When working with these programs, it is often part of the NDA to handle client data securely. This includes using encryption, no 3rd party hosting (Dropbox, Pastebin, etc.), no public disclosure, and similar reasonable requests.
Given that I like to write code during my pentests, and sometimes that code is very specific to the client/project, I wouldn’t even be able to push it to a private repo on a 3rd party site like GitHub/Gitab/Bitbucket. Backing up to Dropbox is out of the question. This leaves me in a tough spot if I want to back up code I’ve written or even possibly share it with other people on the project.
Enter gitolite, which “allows you to setup git hosting on a central server, with fine-grained access control and many more powerful features.” According to their website, it is used by some pretty well-known organizations:
- Fedora Project
- KDE project
- Gentoo Linux
While I could have simply set up a stock Ubuntu system and used bare git repositories over SSH, I wanted a bit more control over permissions should the need arise to share code. This is the result:
The server state is maintained on an EBS volume so that redeployments don’t totally destroy any repositories hosted on the server.

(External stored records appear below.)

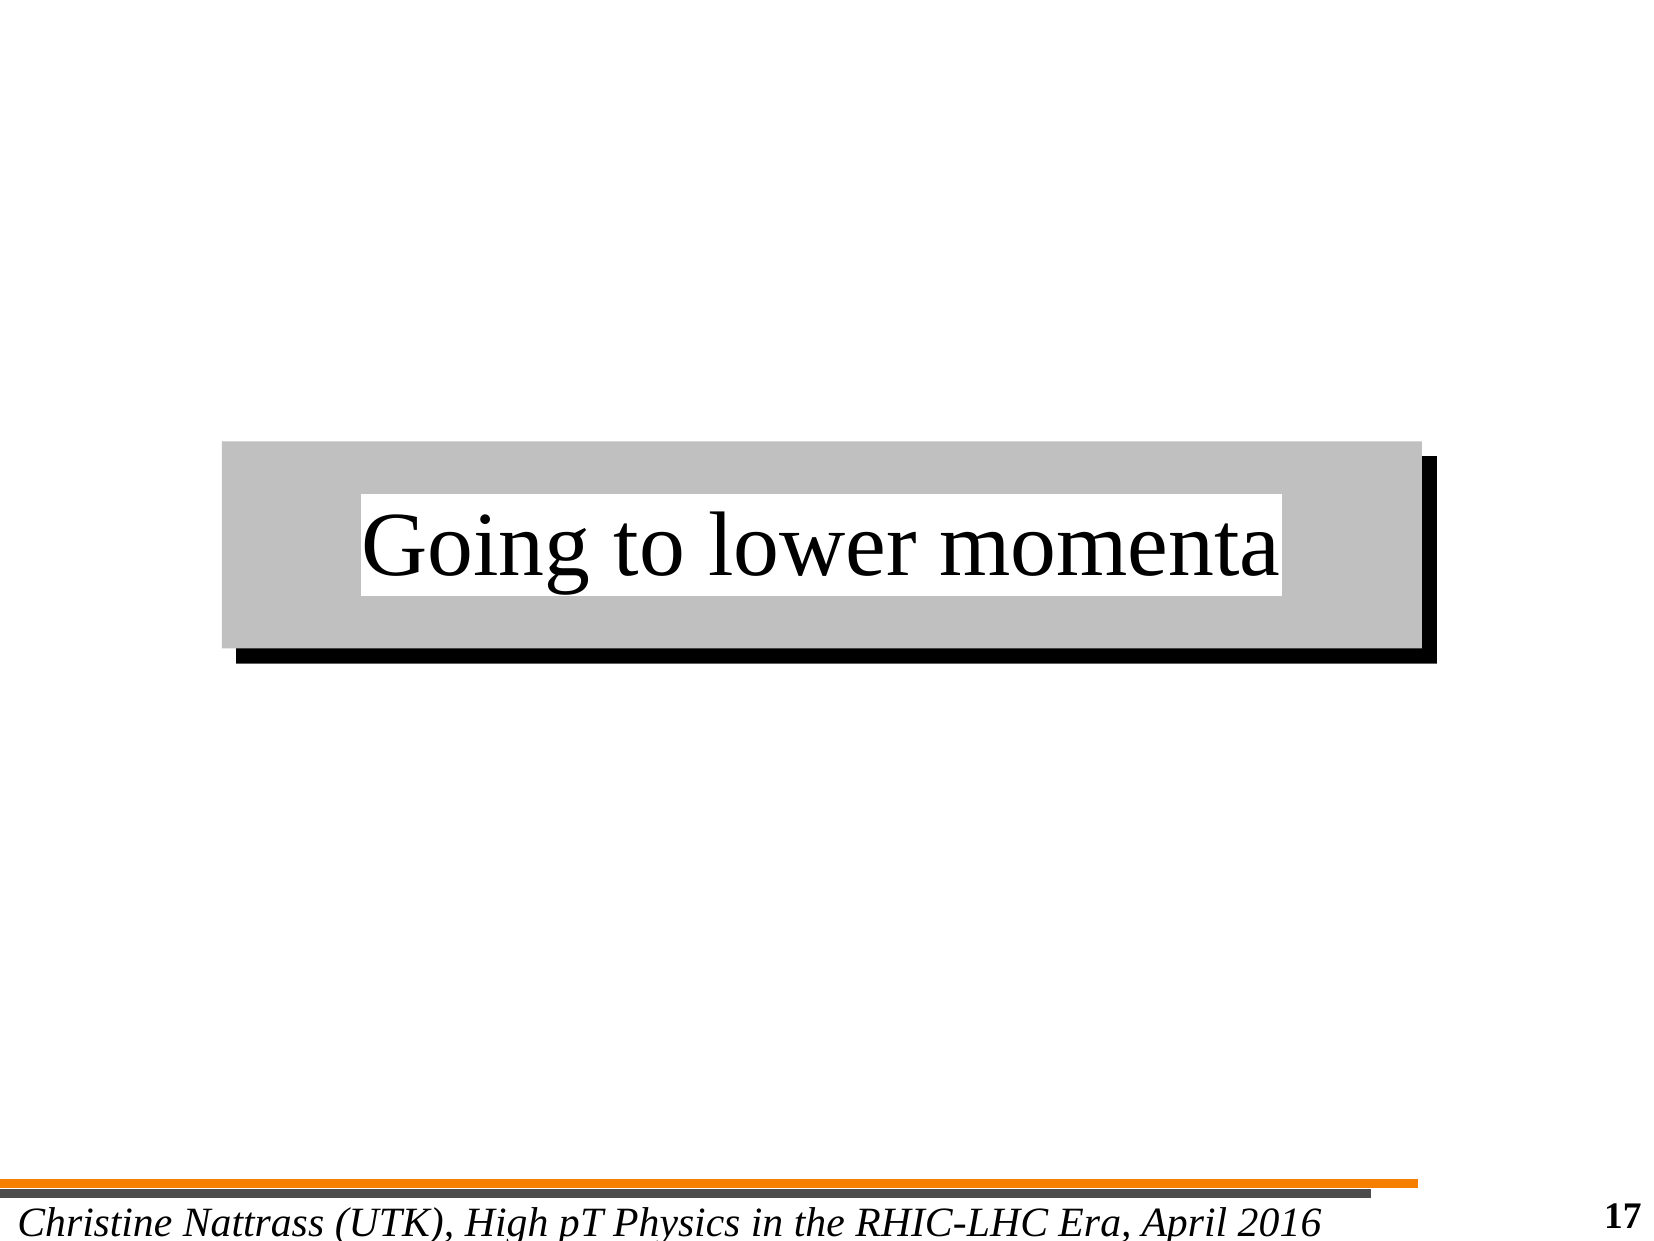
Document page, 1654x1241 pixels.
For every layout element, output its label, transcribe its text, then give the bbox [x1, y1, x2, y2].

title Going to lower momenta [221, 441, 1422, 649]
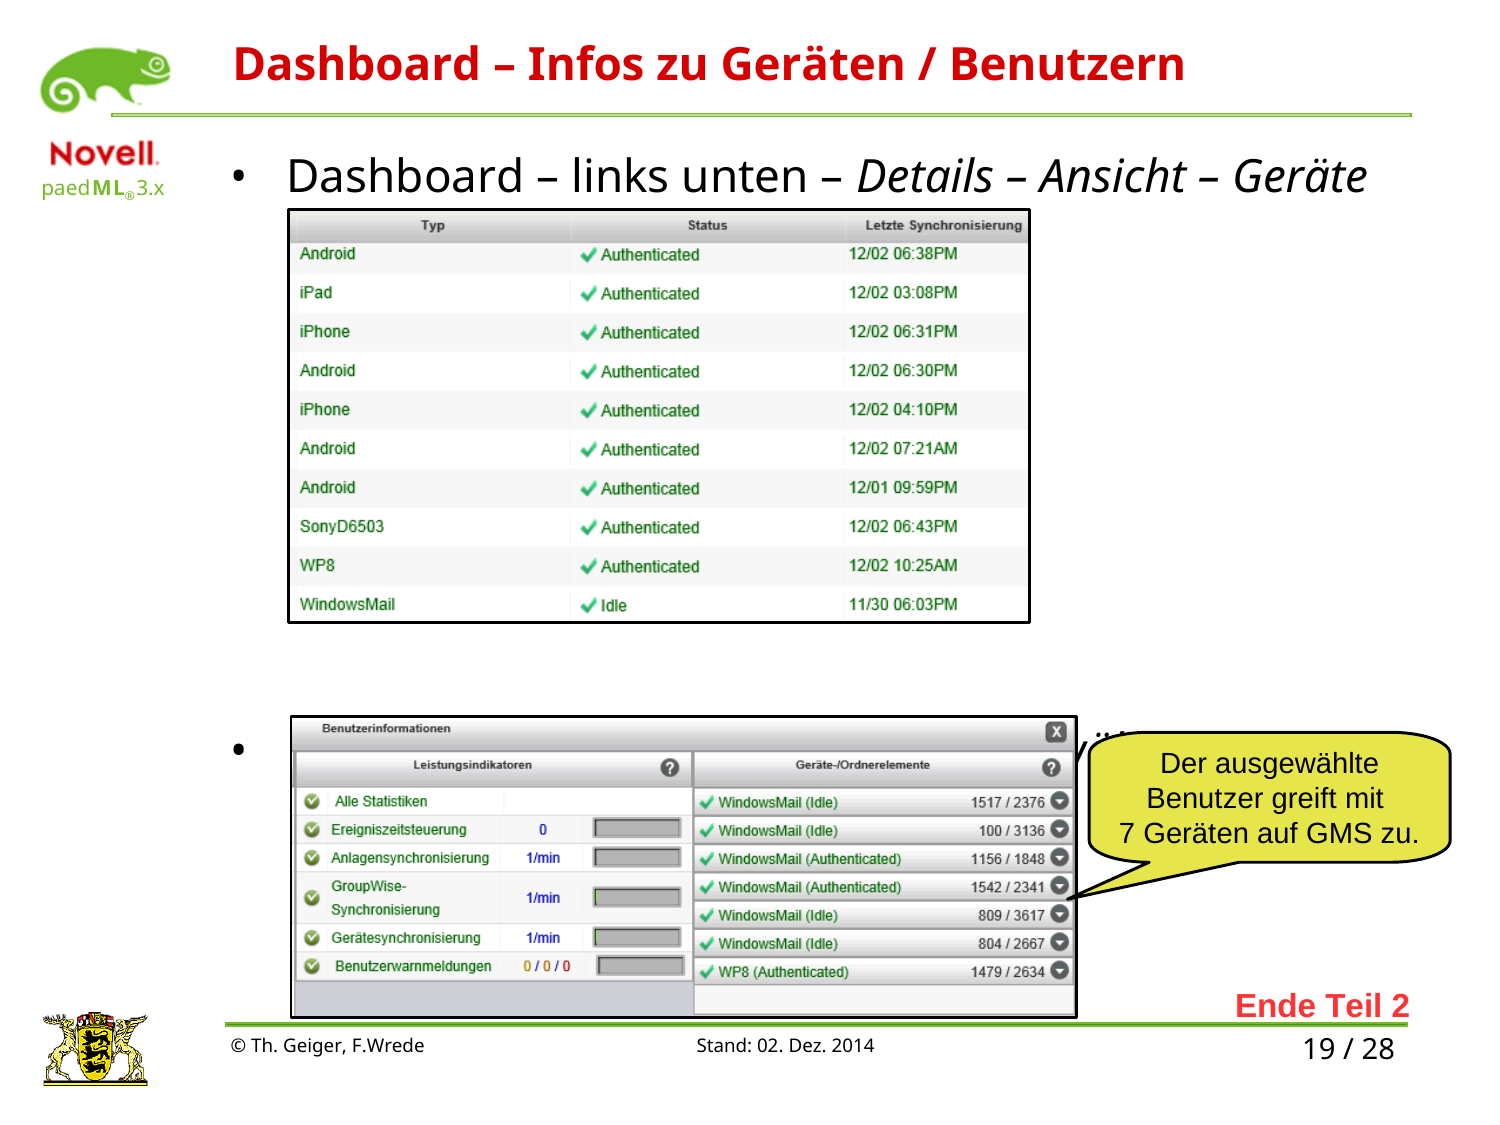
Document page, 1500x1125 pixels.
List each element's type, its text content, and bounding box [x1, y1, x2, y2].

picture [26, 30, 184, 188]
picture [290, 211, 1028, 621]
title Dashboard – Infos zu Geräten / Benutzern [232, 0, 1418, 126]
text_box Der ausgewählte Benutzer greift mit 7 Geräten auf GMS zu. [1067, 732, 1451, 900]
picture [41, 1011, 148, 1088]
list Dashboard – links unten – Details – Ansicht – Geräte Dashboard - Benutzer – Benutzer auswählen: [230, 143, 1388, 763]
picture [292, 717, 1075, 1016]
text_box Ende Teil 2 [1210, 956, 1436, 1052]
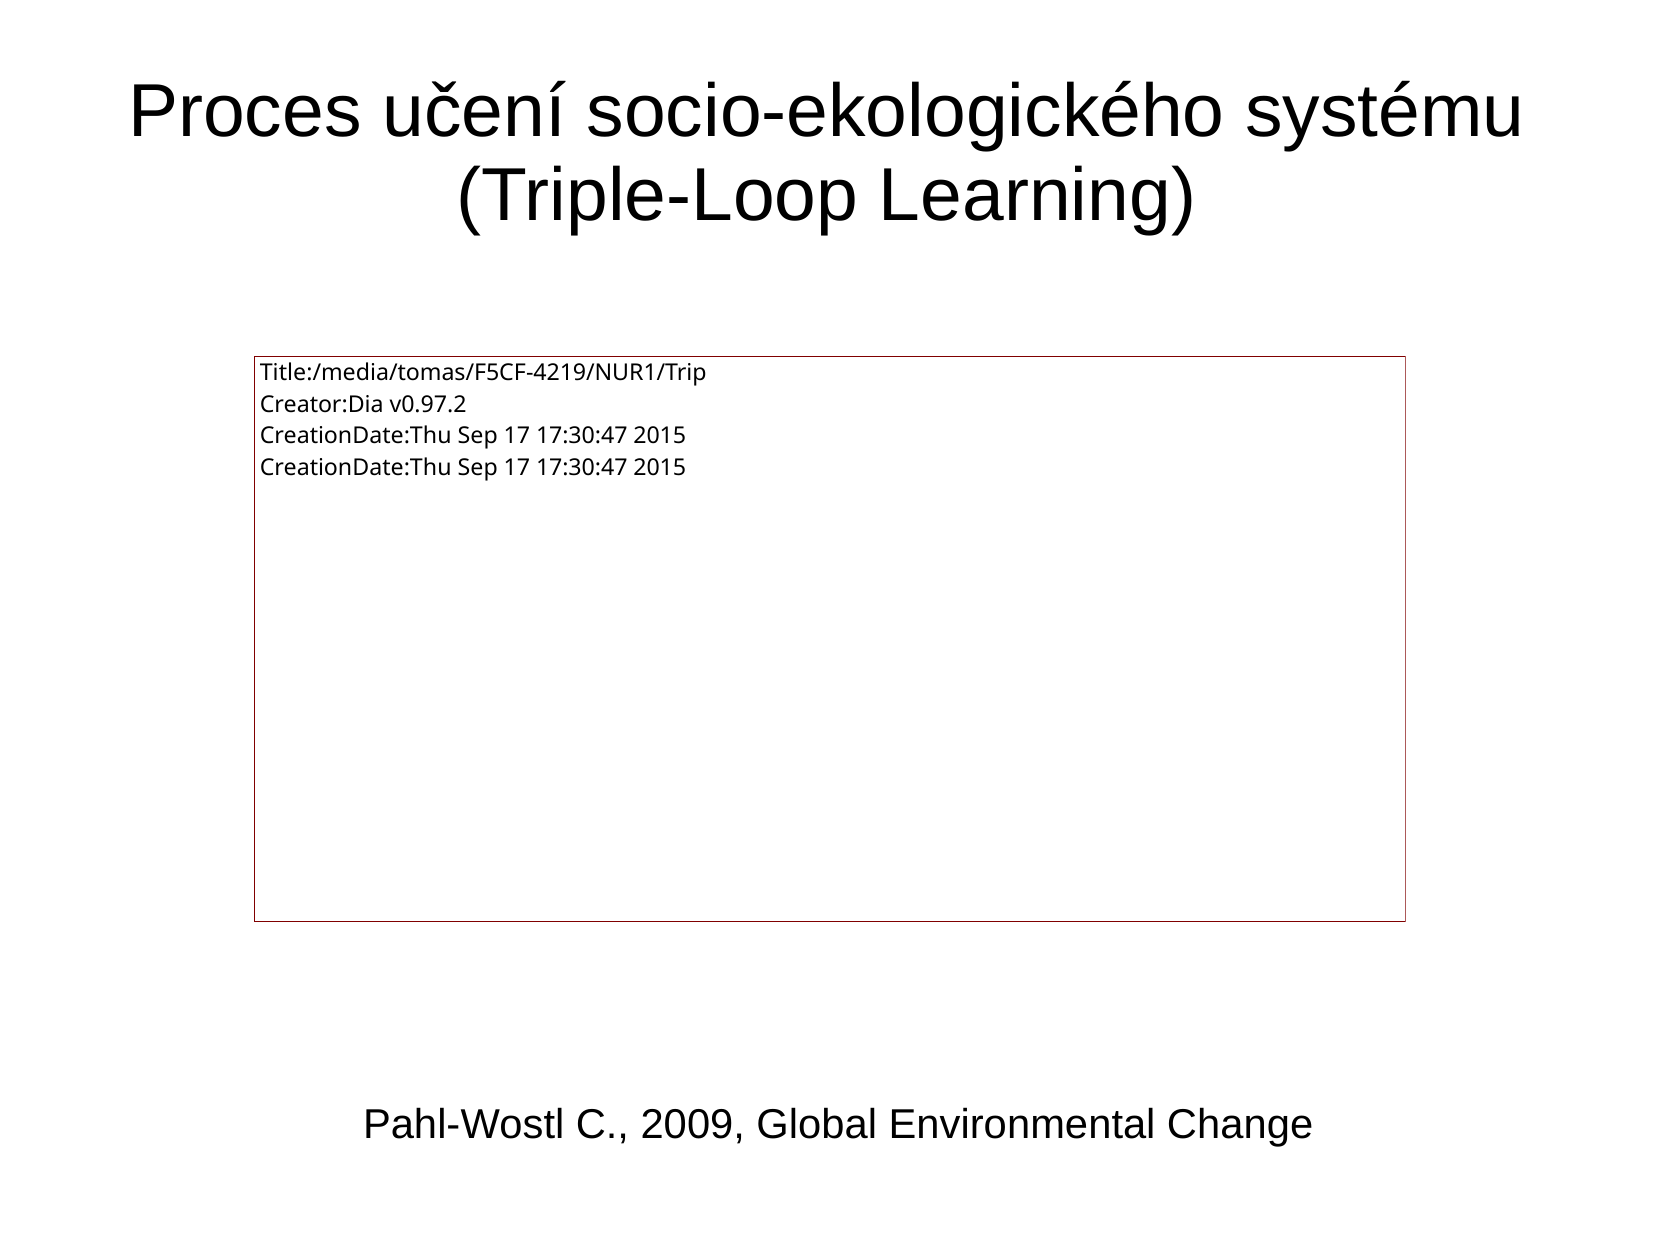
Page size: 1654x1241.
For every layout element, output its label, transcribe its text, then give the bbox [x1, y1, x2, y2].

text_box Pahl-Wostl C., 2009, Global Environmental Change [94, 1073, 1583, 1175]
title Proces učení socio-ekologického systému (Triple-Loop Learning) [82, 49, 1571, 257]
picture [252, 354, 1406, 922]
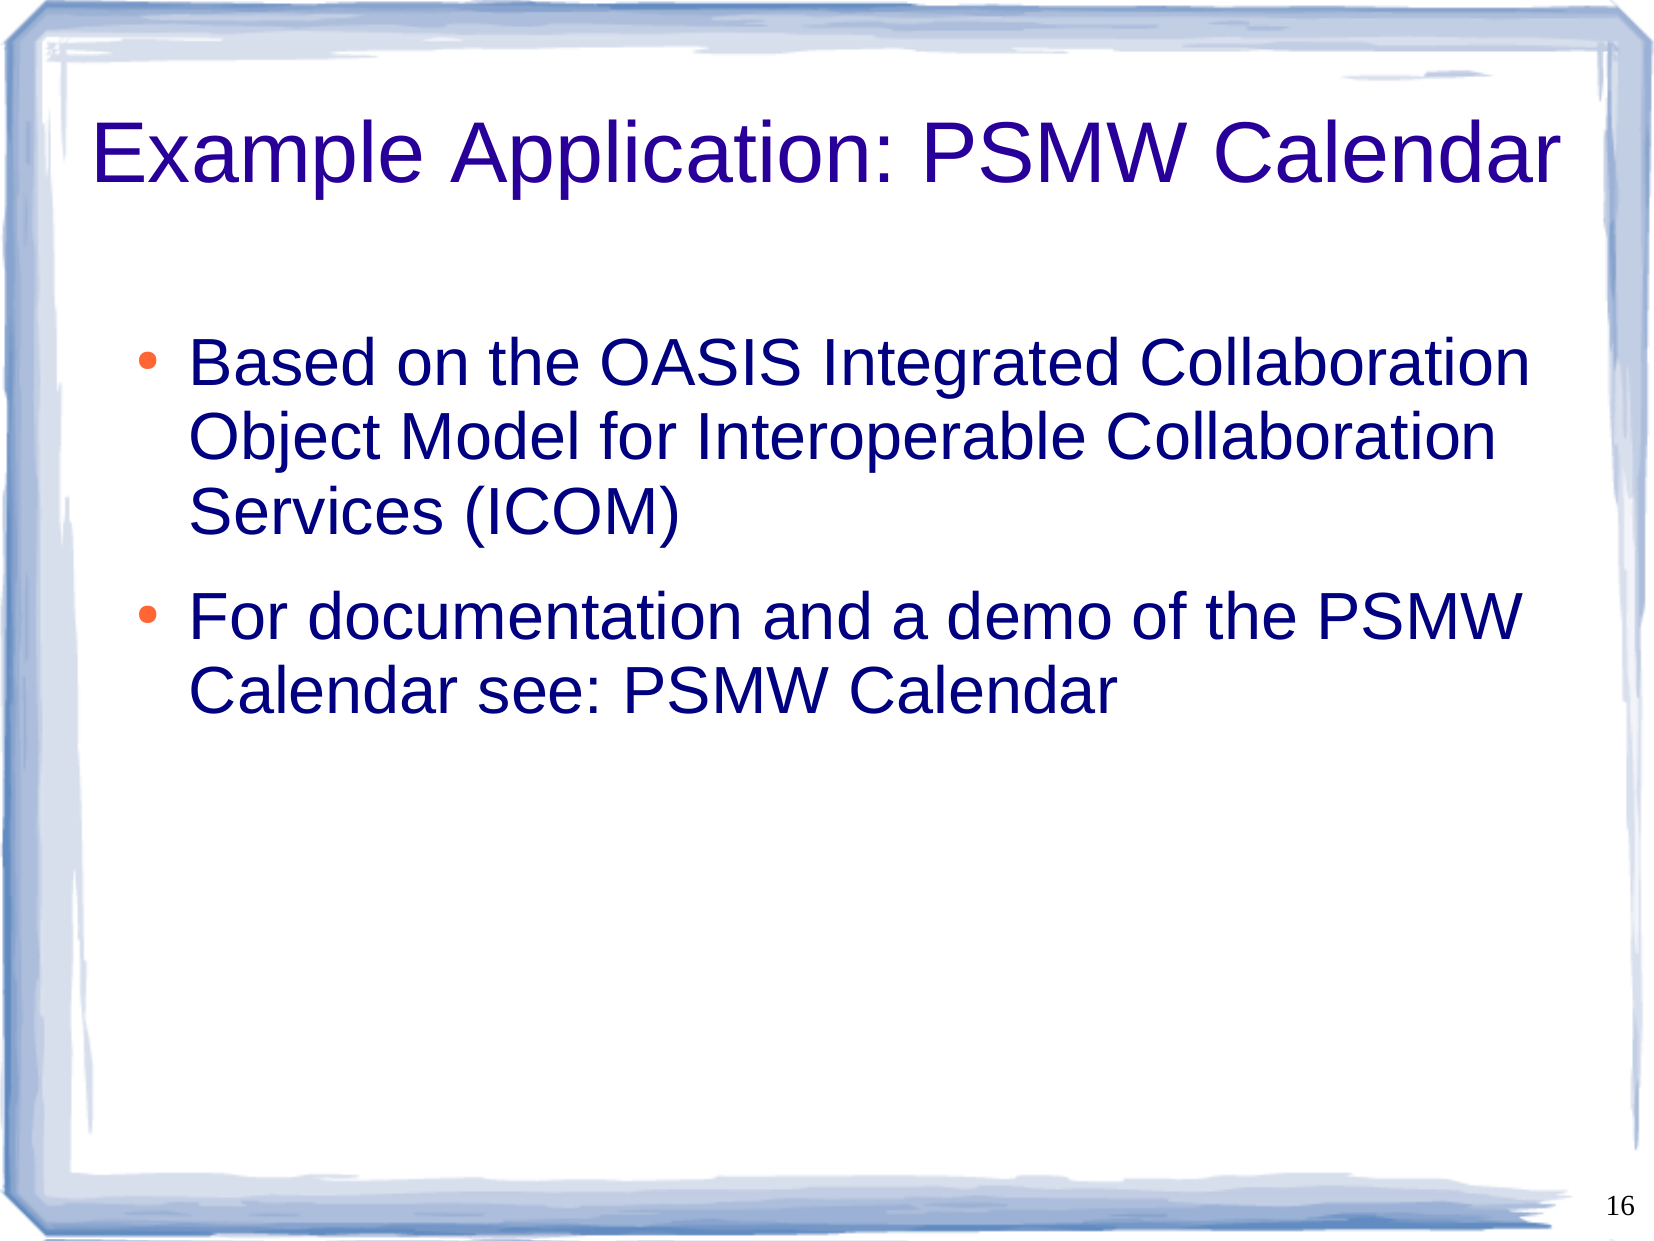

Additionally, it maintains the the
/home/git/.ssh directory across redeployments so that the same SSH host key is always used.
If I want to update the server to get the latest patches (I do this every few weeks), I just run the following scripts:
# Build the base image using Packer. cd boxes/base bash build.sh # Build the git image using Packer. cd ../git bash build.sh # Deploy the git image using Terraform. cd ../../terraform/ec2/git bash configure-state.sh bash deploy.sh
For those who are interested, I follow a similar process for my blog. See here for the Packer files and here for the Terraform files.
Ease of use
Administration of the git server is incredibly simple. It is designed to be configured using a git repo. I’ve found this to be very customizable and intuitive. User management is as simple as adding a pub file to a
keydir directory. Design decisions like that make using it quite easy to use.